You’ll keep calling Gemini exactly as you do today — Telemetry simply observes
and enriches those calls.
Requirements
Before you start, make sure you have:
- A Latitude account and API key
- A Latitude project ID
- A Node.js or Python-based project that uses the Gemini SDK
That’s it — prompts do not need to be created ahead of time.
Steps
Install requirements
Add the Latitude Telemetry package to your project:npm add @latitude-data/telemetry
pip install latitude-telemetry
Wrap your Gemini-powered feature
Since Gemini doesn’t have automatic instrumentation in TypeScript, you need to manually create spans to track your Gemini calls.import { LatitudeTelemetry } from '@latitude-data/telemetry'
import { GoogleGenAI } from '@google/genai'
const telemetry = new LatitudeTelemetry(process.env.LATITUDE_API_KEY)
async function generateSupportReply(input: string) {
return telemetry.capture(
{
projectId: 123, // The ID of your project in Latitude
path: 'generate-support-reply', // Add a path to identify this prompt in Latitude
},
async () => {
const model = 'gemini-2.0-flash'
// 1) Start the completion span
const span = telemetry.span.completion({
model,
input: [{ role: 'user', content: input }]
})
try {
// 2) Call Gemini as usual
const google = new GoogleGenAI({ apiKey: process.env.GEMINI_API_KEY })

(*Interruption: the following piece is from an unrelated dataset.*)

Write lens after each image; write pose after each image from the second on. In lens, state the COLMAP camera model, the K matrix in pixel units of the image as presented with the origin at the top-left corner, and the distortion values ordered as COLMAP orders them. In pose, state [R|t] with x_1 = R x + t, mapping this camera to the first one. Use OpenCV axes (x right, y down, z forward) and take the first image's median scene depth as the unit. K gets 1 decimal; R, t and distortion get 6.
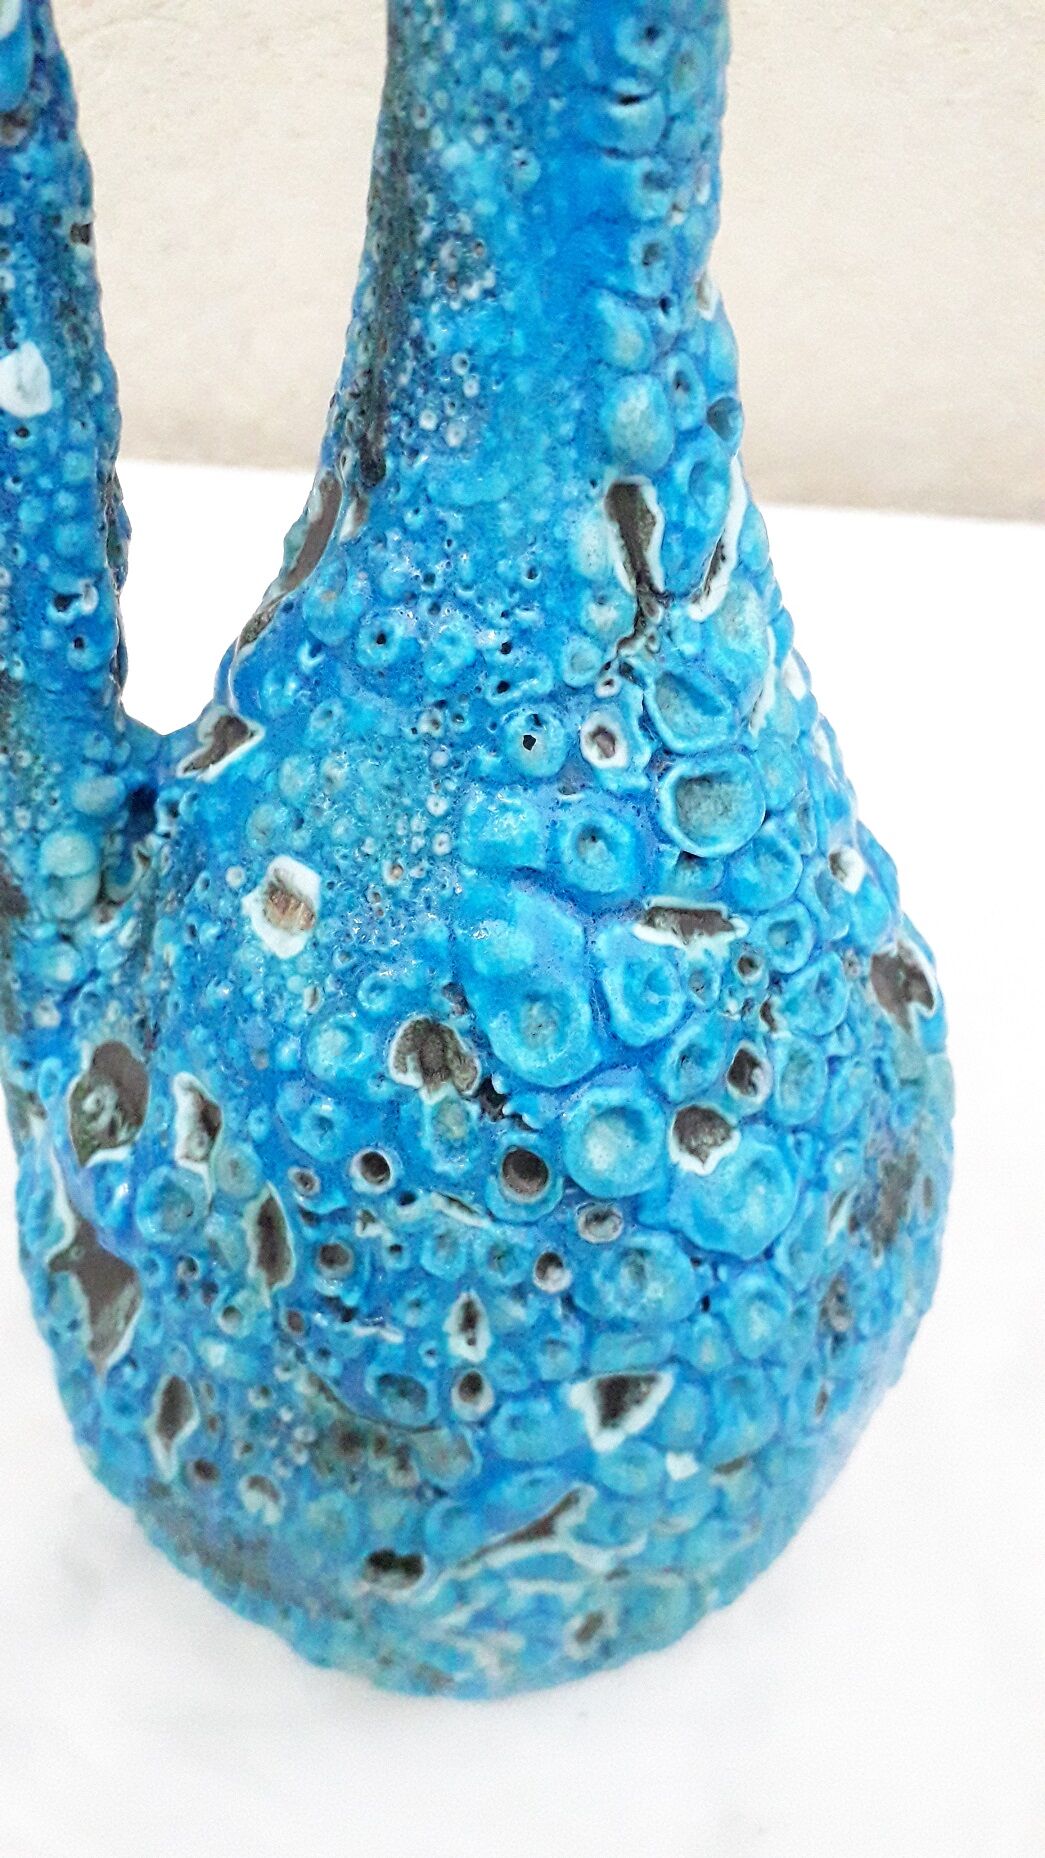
lens RADIAL K [[1643.8, 0, 522.5], [0, 1643.8, 929.0], [0, 0, 1]] dist [-0.001432, 0.002124]
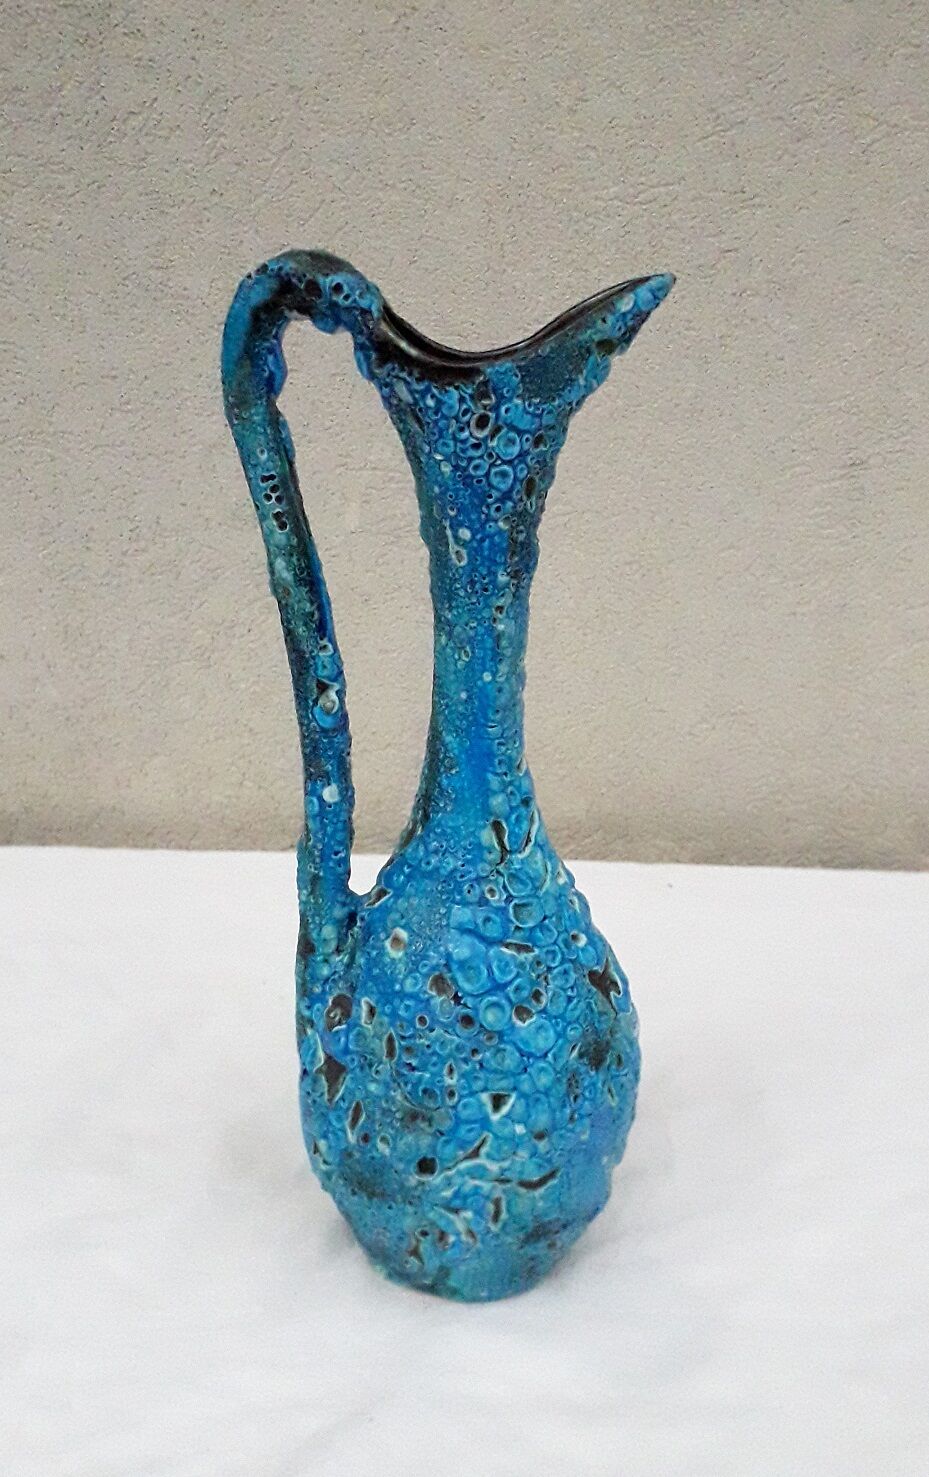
lens RADIAL K [[1403.3, 0, 443.8], [0, 1403.3, 739.1], [0, 0, 1]] dist [0.099699, -0.268127]
pose [[0.995434, -0.008731, -0.095052, 0.222072], [-0.018069, 0.960566, -0.277466, 0.377003], [0.093726, 0.277916, 0.956022, -1.828290]]
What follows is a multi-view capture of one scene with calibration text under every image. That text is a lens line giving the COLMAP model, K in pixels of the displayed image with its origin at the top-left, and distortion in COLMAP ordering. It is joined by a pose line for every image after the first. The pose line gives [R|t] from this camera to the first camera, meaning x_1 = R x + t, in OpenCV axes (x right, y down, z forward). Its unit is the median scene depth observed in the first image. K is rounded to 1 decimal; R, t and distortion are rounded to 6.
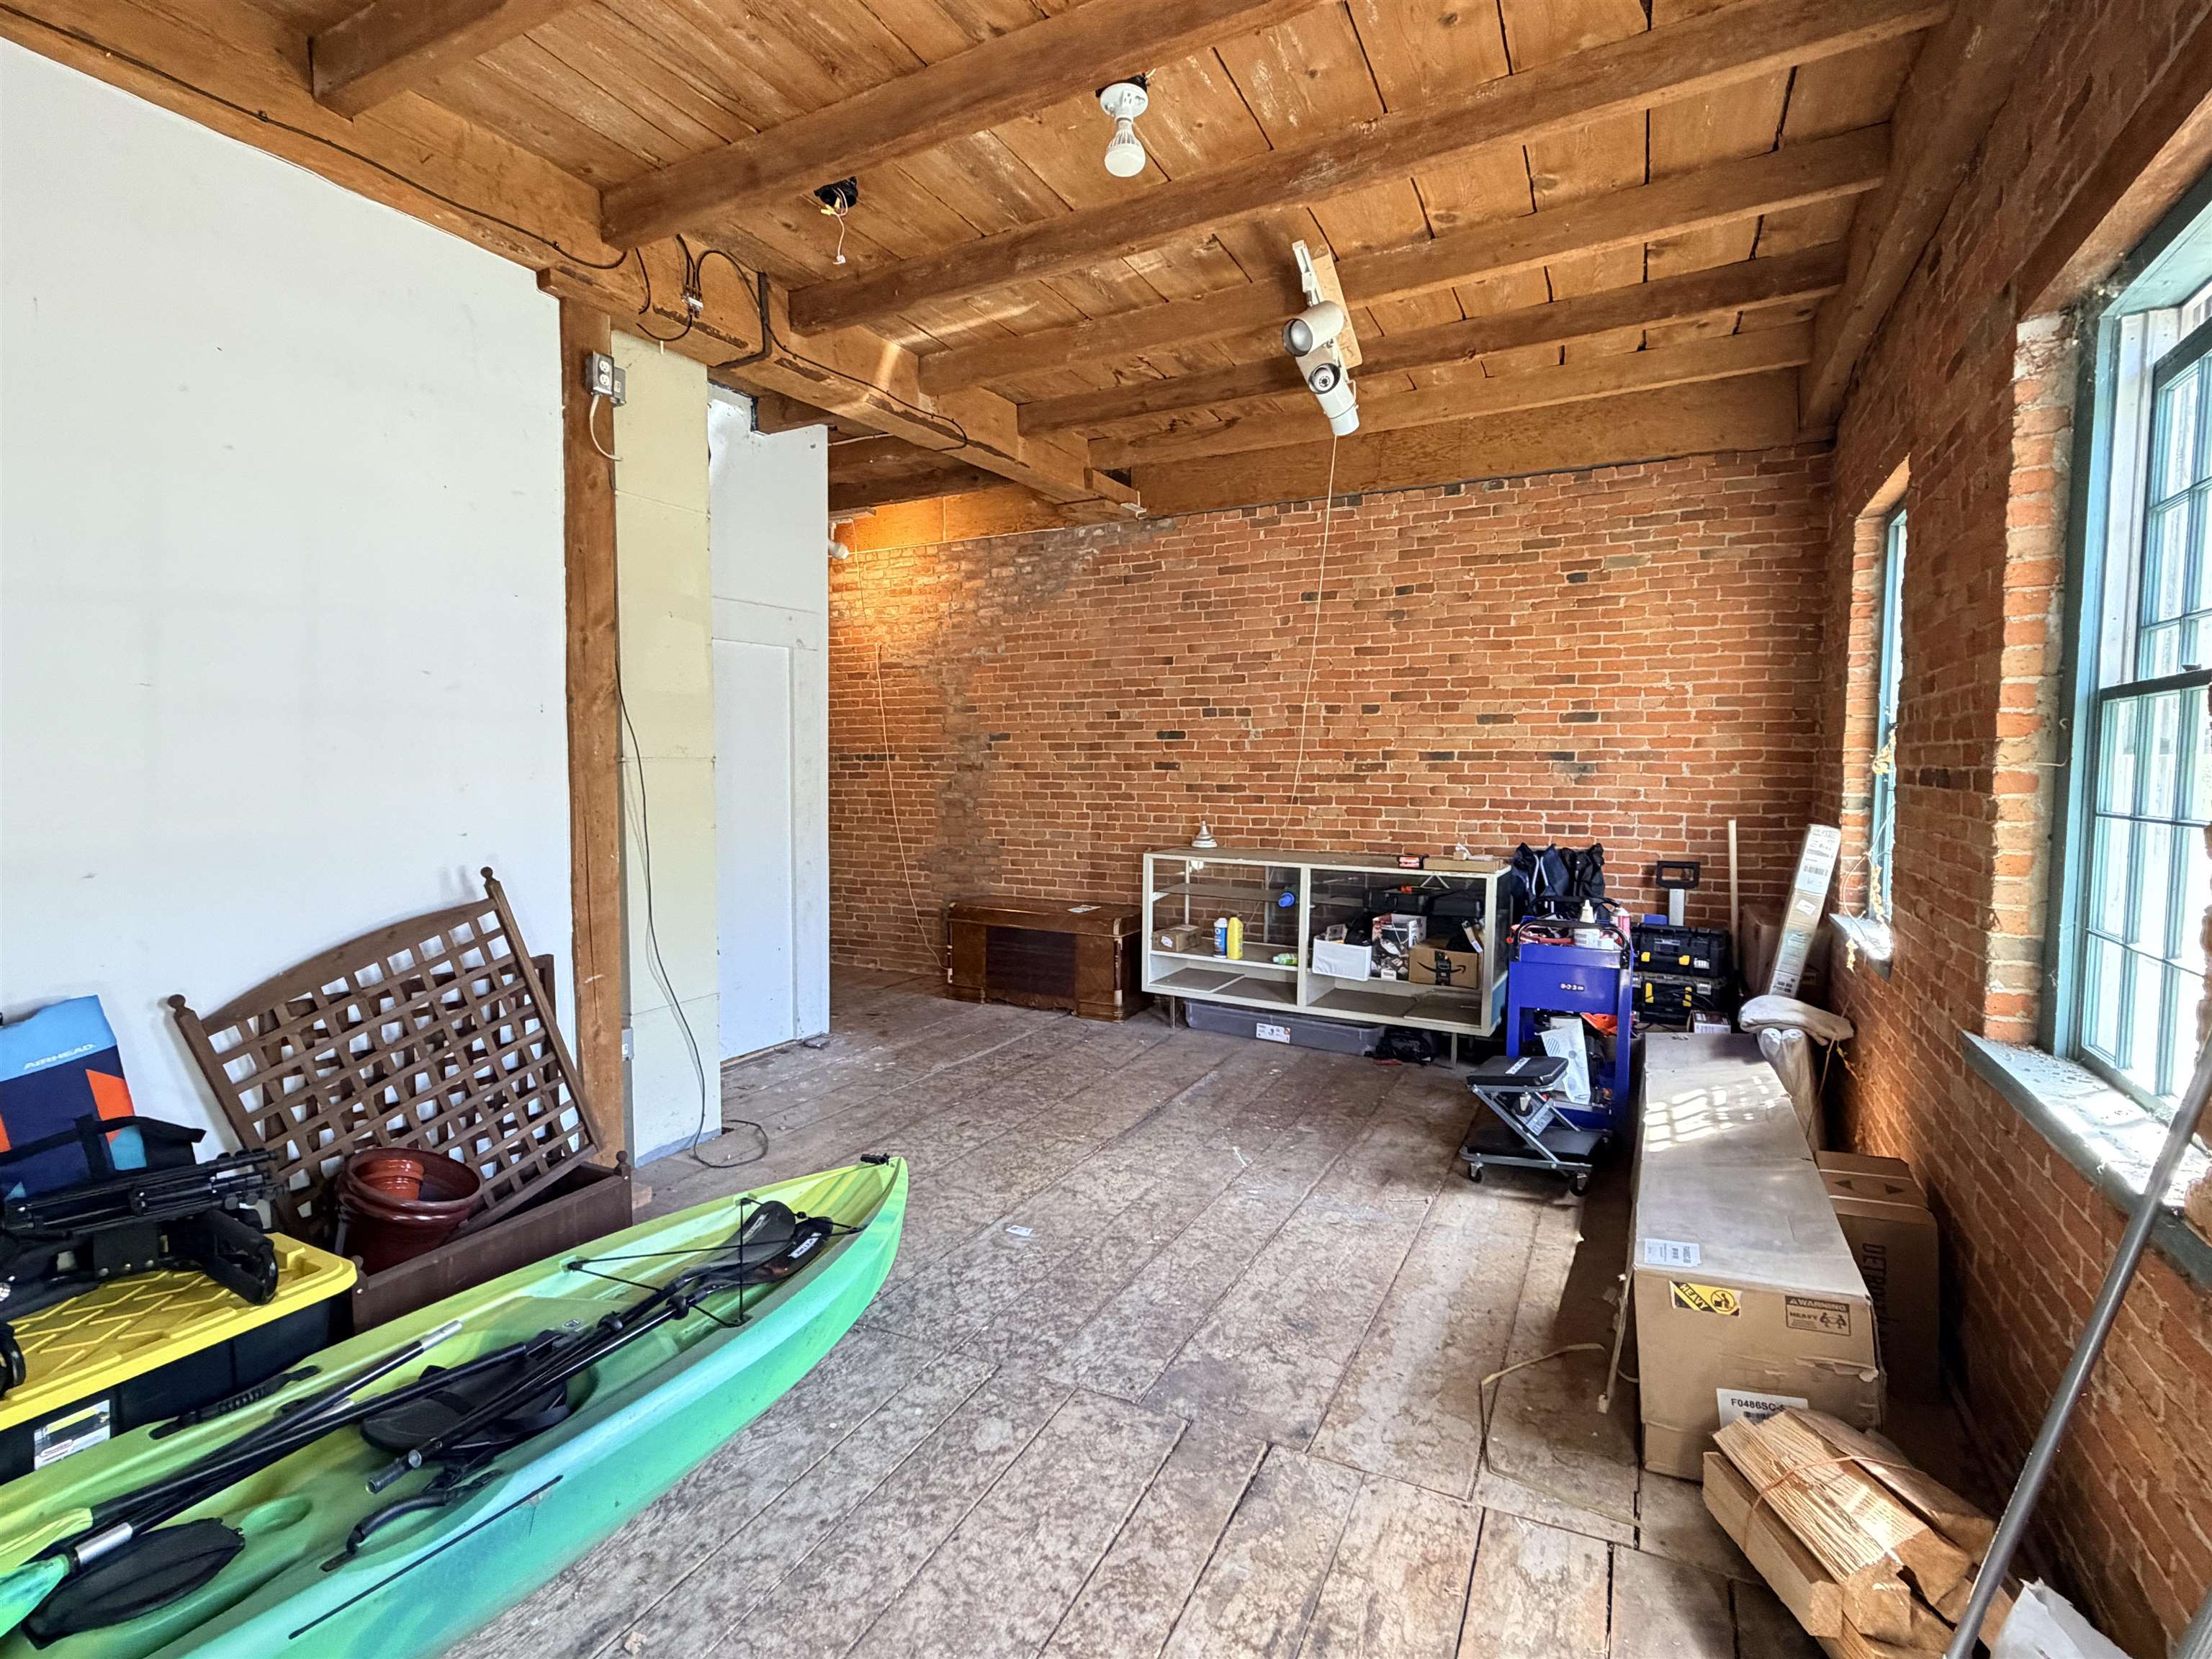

const response = await google.models.generateContent({
model,
contents: input,
})
const text = response.text
// 3) End the span (attach output + useful metadata)
span.end({
output: [{ role: 'assistant', content: text }],
})
return text
} catch (error) {
// Make sure to close the span even on errors
span.fail(error)
throw error
}
}
)
}
Python has automatic instrumentation for Gemini. You can use the capture method as a decorator (recommended) or as a context manager:Using decorator (recommended)
import os
import google.generativeai as genai
from latitude_telemetry import Telemetry, Instrumentors, TelemetryOptions
telemetry = Telemetry(
os.environ["LATITUDE_API_KEY"],
TelemetryOptions(instrumentors=[Instrumentors.GoogleGenAI]),
)
@telemetry.capture(
project_id=123, # The ID of your project in Latitude
path="generate-support-reply", # Add a path to identify this prompt in Latitude
)
def generate_support_reply(input: str) -> str:
model = genai.GenerativeModel("gemini-1.5-flash")
response = model.generate_content(input)
return response.text
import os
import google.generativeai as genai
from latitude_telemetry import Telemetry, Instrumentors, TelemetryOptions
telemetry = Telemetry(
os.environ["LATITUDE_API_KEY"],
TelemetryOptions(instrumentors=[Instrumentors.GoogleGenAI]),
)
def generate_support_reply(input: str) -> str:
with telemetry.capture(
project_id=123, # The ID of your project in Latitude
path="generate-support-reply", # Add a path to identify this prompt in Latitude
):
model = genai.GenerativeModel("gemini-1.5-flash")
response = model.generate_content(input)
return response.text
The path:
- Identifies the prompt in Latitude
- Can be new or existing
- Should not contain spaces or special characters (use letters, numbers,
- _ / .)
Seeing your logs in Latitude
Once your feature is wrapped, logs will appear automatically.
- Open the prompt in your Latitude dashboard (identified by
path)
- Go to the Traces section
- Each execution will show:
- Input and output messages
- Model and token usage
- Latency and errors
- One trace per feature invocation
Each Gemini call appears as a child span under the captured prompt execution, giving you a full, end-to-end view of what happened.
That’s it
No changes to your Gemini calls, no special return values, and no extra plumbing — just wrap the feature you want to observe.